Namun sayangnya. Mereka tidak lama memimpin bangsa dan negaranya, serta cita-cita luhur politiknya masih belum terwujud sepenuhnya. Hal ini dikarenakan oleh kuatnya tekanan politik yang datang secara massif dan bertubi-tubi, baik dari luar maupun dari dalam negaranya, yang dilakukan oleh negara imperalis melalui spionase intelejennya. Mereka di kudeta dengan berbagai cara untuk dilengserkannya. Sehingga akhirnya pun mereka benar-benar jatuh dari tampuk kekuasaannya.

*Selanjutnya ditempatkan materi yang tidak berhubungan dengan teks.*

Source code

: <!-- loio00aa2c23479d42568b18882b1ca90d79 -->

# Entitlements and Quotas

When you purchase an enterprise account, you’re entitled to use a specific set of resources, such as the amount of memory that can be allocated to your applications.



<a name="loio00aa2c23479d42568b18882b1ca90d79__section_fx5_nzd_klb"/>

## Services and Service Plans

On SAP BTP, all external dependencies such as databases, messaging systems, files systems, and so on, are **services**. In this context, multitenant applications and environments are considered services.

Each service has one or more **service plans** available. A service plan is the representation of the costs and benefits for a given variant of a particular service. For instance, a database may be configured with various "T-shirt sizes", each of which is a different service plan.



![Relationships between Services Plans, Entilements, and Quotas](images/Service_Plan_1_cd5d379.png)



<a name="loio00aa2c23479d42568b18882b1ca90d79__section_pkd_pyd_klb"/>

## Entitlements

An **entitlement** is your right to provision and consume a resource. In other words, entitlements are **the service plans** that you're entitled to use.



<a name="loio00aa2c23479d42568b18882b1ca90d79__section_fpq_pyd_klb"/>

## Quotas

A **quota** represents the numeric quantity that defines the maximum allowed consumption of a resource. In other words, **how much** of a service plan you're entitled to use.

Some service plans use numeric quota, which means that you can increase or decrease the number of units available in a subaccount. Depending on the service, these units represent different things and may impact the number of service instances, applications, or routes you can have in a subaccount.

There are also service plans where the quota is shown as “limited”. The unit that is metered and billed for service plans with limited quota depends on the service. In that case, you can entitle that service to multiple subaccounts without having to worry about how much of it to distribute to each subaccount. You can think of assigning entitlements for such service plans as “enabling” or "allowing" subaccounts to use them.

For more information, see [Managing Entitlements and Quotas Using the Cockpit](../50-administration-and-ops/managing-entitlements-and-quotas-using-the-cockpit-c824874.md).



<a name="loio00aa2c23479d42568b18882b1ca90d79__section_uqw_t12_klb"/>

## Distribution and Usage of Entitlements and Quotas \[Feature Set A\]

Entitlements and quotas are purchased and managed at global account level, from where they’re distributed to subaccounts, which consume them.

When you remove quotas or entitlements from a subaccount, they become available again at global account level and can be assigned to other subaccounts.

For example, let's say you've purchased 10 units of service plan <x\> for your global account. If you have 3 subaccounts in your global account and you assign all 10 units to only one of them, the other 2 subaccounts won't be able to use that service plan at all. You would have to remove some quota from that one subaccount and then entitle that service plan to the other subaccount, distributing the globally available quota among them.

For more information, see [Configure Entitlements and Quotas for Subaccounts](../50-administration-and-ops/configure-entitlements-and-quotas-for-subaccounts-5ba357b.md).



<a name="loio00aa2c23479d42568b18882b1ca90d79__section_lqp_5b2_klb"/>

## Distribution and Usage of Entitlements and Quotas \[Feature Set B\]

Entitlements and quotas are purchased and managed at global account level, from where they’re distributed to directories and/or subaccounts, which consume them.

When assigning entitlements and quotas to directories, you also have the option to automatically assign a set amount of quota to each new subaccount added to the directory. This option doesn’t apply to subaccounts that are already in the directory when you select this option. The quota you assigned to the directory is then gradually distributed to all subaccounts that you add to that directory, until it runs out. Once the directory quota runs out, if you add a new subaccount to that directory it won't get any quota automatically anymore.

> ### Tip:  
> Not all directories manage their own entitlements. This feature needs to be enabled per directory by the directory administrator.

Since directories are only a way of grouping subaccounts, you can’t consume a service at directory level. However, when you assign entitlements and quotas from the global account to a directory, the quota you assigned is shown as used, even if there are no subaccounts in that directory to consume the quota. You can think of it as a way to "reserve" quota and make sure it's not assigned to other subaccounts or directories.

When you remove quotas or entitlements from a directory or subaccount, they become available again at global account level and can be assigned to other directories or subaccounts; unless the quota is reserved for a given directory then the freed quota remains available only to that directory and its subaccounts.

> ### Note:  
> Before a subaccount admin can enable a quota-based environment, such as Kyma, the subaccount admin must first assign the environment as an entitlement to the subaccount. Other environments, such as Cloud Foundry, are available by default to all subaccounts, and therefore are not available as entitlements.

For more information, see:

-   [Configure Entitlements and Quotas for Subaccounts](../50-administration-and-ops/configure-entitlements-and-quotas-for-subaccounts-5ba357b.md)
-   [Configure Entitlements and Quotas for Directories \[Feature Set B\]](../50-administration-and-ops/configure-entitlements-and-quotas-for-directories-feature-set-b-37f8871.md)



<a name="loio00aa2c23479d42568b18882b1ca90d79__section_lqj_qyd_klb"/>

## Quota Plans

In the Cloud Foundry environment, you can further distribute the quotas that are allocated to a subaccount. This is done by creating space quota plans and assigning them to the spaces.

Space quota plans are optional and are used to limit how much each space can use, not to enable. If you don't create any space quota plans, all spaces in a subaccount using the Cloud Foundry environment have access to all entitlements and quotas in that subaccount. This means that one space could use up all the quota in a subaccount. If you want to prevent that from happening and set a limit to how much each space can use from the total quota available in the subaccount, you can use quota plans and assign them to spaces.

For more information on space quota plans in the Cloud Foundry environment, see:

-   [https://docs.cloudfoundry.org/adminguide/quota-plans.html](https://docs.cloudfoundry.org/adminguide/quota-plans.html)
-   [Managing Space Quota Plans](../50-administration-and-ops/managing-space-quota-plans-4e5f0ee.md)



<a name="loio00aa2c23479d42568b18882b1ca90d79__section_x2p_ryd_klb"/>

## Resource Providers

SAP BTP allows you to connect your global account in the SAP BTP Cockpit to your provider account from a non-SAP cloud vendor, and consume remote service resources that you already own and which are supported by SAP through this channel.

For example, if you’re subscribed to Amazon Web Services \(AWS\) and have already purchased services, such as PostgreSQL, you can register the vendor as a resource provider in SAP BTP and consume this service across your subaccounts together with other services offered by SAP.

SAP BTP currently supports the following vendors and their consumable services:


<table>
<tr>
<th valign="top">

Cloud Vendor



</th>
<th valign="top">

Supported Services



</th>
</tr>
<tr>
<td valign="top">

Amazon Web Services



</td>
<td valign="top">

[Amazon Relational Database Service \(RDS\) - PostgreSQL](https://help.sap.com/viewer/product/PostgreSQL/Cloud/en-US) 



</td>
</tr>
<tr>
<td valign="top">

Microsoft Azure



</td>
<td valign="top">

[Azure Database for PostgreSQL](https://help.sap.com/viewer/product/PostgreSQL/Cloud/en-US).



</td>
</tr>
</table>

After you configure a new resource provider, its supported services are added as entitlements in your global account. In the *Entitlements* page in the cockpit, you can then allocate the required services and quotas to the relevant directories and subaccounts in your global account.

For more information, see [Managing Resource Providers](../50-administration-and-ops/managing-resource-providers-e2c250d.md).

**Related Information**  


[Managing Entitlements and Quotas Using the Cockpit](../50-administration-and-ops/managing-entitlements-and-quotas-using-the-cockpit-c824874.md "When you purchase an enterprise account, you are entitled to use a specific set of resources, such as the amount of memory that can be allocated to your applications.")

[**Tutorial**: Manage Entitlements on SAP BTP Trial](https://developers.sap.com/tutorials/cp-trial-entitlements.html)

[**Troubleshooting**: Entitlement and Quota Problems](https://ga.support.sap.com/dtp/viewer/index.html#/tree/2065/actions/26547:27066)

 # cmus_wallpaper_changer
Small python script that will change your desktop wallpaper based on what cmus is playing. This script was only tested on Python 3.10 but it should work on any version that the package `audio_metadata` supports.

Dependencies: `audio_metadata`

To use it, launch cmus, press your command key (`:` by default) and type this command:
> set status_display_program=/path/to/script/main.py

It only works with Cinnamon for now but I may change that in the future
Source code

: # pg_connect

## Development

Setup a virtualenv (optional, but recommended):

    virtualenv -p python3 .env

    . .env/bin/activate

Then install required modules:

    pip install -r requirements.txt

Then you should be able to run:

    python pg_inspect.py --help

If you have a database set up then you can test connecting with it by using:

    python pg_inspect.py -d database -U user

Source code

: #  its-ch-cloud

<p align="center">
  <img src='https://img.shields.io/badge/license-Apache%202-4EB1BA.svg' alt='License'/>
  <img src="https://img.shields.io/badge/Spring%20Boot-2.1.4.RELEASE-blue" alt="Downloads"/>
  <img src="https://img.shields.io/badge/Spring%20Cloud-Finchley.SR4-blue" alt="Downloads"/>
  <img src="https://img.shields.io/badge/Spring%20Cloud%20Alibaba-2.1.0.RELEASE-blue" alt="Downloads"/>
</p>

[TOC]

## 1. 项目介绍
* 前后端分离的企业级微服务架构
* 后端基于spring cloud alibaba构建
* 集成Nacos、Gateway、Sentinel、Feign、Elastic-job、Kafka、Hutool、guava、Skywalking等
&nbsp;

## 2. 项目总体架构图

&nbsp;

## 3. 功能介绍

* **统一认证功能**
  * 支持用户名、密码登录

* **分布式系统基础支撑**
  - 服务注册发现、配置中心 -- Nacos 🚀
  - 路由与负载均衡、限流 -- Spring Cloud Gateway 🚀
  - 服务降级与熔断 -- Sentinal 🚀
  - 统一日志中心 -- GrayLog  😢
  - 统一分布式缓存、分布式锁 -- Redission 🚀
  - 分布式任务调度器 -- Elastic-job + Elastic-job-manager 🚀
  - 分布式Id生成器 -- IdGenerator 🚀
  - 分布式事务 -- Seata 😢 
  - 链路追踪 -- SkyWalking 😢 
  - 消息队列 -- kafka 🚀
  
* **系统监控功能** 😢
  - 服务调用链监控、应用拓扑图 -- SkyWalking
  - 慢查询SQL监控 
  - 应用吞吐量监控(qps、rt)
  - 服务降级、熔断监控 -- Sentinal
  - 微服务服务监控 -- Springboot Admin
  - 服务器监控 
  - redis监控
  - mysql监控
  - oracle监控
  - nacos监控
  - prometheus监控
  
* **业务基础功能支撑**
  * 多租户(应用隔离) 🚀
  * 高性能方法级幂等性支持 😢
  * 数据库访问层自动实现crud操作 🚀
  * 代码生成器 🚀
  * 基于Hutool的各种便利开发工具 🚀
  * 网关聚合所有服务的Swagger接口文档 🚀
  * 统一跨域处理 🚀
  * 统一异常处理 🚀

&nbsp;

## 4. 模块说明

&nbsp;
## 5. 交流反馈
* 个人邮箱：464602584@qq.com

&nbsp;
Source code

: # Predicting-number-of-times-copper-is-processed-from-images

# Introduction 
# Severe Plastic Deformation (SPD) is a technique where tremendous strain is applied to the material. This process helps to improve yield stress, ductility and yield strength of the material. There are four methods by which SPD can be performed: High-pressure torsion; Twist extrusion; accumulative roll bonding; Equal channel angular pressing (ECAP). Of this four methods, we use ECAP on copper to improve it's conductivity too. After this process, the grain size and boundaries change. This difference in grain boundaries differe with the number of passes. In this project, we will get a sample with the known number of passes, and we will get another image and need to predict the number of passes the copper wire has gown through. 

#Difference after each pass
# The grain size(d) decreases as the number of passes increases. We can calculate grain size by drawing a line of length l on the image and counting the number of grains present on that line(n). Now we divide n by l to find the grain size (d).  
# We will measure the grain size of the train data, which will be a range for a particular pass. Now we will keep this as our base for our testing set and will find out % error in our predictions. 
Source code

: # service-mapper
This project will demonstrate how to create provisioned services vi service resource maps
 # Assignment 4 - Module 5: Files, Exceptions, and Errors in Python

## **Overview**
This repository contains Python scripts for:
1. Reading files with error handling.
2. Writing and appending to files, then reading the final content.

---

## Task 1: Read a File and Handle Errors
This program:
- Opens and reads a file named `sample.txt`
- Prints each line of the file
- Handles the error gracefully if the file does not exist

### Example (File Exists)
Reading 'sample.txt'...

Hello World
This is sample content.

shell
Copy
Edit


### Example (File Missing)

Meski demikian, melihat keberanian dan kegigihan mereka dalam menjaga kedaulatan negara dan amanah rakyatnya, tentunya membuat hati kita rindu akan sosok pemimpin seperti mereka. Mengingat virus ekonomi neo-liberalisme kian menyerbu negara-negara berkembang yang telah melakukan penjarahan dan eksploitasi atas sumber daya alam. Oleh karenanya. dengan penuh pengharapan dan rasa optimistik, semoga abad 21 ini bisa melahirkan kembali seorang pemimpin negara yang berjiwa nasionalis muslim progresif.